→ **Page excerpt**
-=-=-=-=-

As the size of the LAMBDA's body increases, however, the formal and actual parameters are pushed father and farther apart due to the nature of this syntax. Hence we would like some way of laying things out so that they are easy to read and yet can be recognized by the evaluator as ``just another way of specifying a LAMBDA combination.'' The following syntax, for example, might express the same meaning as our previous LAMBDA combination:

(LET ((G (GAMMA X)) (P (PSI X)))
     (+ (* (+ G P) G)
        (* 3.14159265 P P)))

ENVIRONMENT: Delaying Evaluation

Another use of special forms arises in the case where we have a function and would like its arguments evaluated--but not immediately. We might first wish to create some sort of special environment for the evaluation.

Consider the case of a Lisp which supports arbitrary handlers for interrupts received from the terminal or the operating system. If an interrupt is received, the Lisp suspends any work currently executing and passes control to the handler. Upon return from the handler, the suspended computation is resumed from the point where it was executing prior to the interrupt. Given an environment in which code may be expected to be interrupted at any point, it may become necessary to protect certain pieces of critical code which if suspended at a wrong point would leave the environment in an inconsistent state.

Suppose that there exists some reserved variable named DEFER-INTERRUPTS which will be checked by the Lisp when an interrupt is received and, if bound to a non-null value, will cause the Lisp to queue that interrupt for processing at a later time when the scope of that binding has been popped. Almost invariably, we would want to bind this value to T, run some code, and then unbind it. It might be useful, therefore, to give the user a primitive with syntax such as

(WITHOUT-INTERRUPTS form1 form2 ...),

which would behave just like PROGN, except that the evaluation of the list of forms would be delayed long enough to establish an environment in which interrupt-handling would be inhibited. This is equivalent in practice to saying

((LAMBDA (DEFER-INTERRUPTS)
          form1 form2 ...)
 T)

but it is more than the mere cosmetic change: By using the WITHOUT-INTERRUPTS construct, the user has freed himself of the need to know how or where the interrupt-inhibiting flag is actually stored. It may be possible for him to obtain this information, but it is not necessary.

-=-=-=-=-

→ **Stored data**
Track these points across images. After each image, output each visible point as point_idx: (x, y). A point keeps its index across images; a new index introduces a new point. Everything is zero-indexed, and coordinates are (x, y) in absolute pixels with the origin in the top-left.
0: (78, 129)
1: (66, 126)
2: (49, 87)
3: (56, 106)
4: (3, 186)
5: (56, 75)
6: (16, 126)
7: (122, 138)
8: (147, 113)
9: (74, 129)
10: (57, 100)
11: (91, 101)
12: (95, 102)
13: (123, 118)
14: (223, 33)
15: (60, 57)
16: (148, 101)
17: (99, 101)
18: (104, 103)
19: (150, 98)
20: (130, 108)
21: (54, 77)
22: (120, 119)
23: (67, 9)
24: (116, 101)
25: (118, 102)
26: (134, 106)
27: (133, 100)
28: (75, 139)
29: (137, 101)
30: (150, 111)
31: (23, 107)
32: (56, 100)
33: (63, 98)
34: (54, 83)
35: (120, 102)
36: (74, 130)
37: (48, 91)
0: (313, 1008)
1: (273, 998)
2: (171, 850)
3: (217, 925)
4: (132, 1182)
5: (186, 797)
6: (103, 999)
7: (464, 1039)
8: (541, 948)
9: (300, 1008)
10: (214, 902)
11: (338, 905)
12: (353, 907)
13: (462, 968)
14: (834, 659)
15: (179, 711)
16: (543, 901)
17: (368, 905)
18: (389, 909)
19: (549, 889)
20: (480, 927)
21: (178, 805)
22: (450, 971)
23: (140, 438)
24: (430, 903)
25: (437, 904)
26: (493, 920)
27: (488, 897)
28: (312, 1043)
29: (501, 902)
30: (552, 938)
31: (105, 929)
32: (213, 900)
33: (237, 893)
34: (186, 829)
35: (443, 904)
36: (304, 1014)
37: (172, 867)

-=-=-=-=-

→ **What to work on**
(A) Reproduce verbatim the portion of the Lisp special-forms passage running from "(* 3.14159265 P" up to and including "an inconsistent state.".
(B) Write the next part of the passage on Lisp special forms and delayed evaluation, picking up right after its final sentence.

→ **Written answers**
(A)
(* 3.14159265 P P)))

ENVIRONMENT: Delaying Evaluation

Another use of special forms arises in the case where we have a function and would like its arguments evaluated--but not immediately. We might first wish to create some sort of special environment for the evaluation.

Consider the case of a Lisp which supports arbitrary handlers for interrupts received from the terminal or the operating system. If an interrupt is received, the Lisp suspends any work currently executing and passes control to the handler. Upon return from the handler, the suspended computation is resumed from the point where it was executing prior to the interrupt. Given an environment in which code may be expected to be interrupted at any point, it may become necessary to protect certain pieces of critical code which if suspended at a wrong point would leave the environment in an inconsistent state.

(B)
ABSTRACTION: A tool for modularity

The examples we have seen with LET and WITHOUT-INTERRUPTS illustrate another motivation for the use of special forms: abstraction. It may be that we don't care that LET is implemented via a LAMBDA or that WITHOUT-INTERRUPTS is going to bind a magic variable. We can abstract out a higher purpose for the form, and as long as it accomplishes that high-level purpose, the details of its implementation can be left to vary as changes are introduced to the language or programming environment.

FLOW OF CONTROL: Conditional Evaluation

Special forms may also be desirable to affect flow of control. Lisp built-in operators such as PROG and COND fall into this category. Suppose we would like to allow new, user-defined control structures.

A simple example of this would be the creation of an IF special form which had the same effect as a simple COND. We might want the IF to have the syntax

(IF antecedent consequent alternative)

which would have the same meaning as

(COND (antecedent consequent)
      (T alternative))

In this example, we can see that not only must one of the arguments (the antecedent) be evaluated before the other arguments, but one of the two other arguments will not be evaluated at all. Here a normal Lisp EXPR [3] description such as

(DEFUN IF (CONDITION T-VAL NIL-VAL)
       (COND (CONDITION T-VAL)
             (T NIL-VAL)))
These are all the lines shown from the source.